Print the records below word for word, but leave out the pictures.

Provided records START

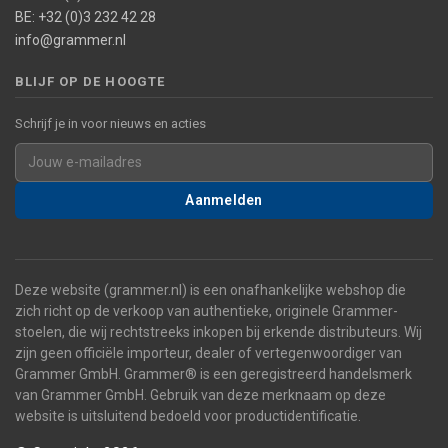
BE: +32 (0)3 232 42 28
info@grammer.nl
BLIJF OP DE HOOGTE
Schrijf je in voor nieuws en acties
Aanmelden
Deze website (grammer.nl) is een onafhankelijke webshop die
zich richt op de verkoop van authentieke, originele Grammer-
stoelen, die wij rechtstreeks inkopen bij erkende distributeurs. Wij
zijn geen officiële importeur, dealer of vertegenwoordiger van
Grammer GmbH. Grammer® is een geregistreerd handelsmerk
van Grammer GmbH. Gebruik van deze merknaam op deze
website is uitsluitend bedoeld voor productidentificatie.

Provided records END

Written answer
BE: +32 (0)3 232 42 28
info@grammer.nl
BLIJF OP DE HOOGTE
Schrijf je in voor nieuws en acties
Aanmelden
Deze website (grammer.nl) is een onafhankelijke webshop die
zich richt op de verkoop van authentieke, originele Grammer-
stoelen, die wij rechtstreeks inkopen bij erkende distributeurs. Wij
zijn geen officiële importeur, dealer of vertegenwoordiger van
Grammer GmbH. Grammer® is een geregistreerd handelsmerk
van Grammer GmbH. Gebruik van deze merknaam op deze
website is uitsluitend bedoeld voor productidentificatie.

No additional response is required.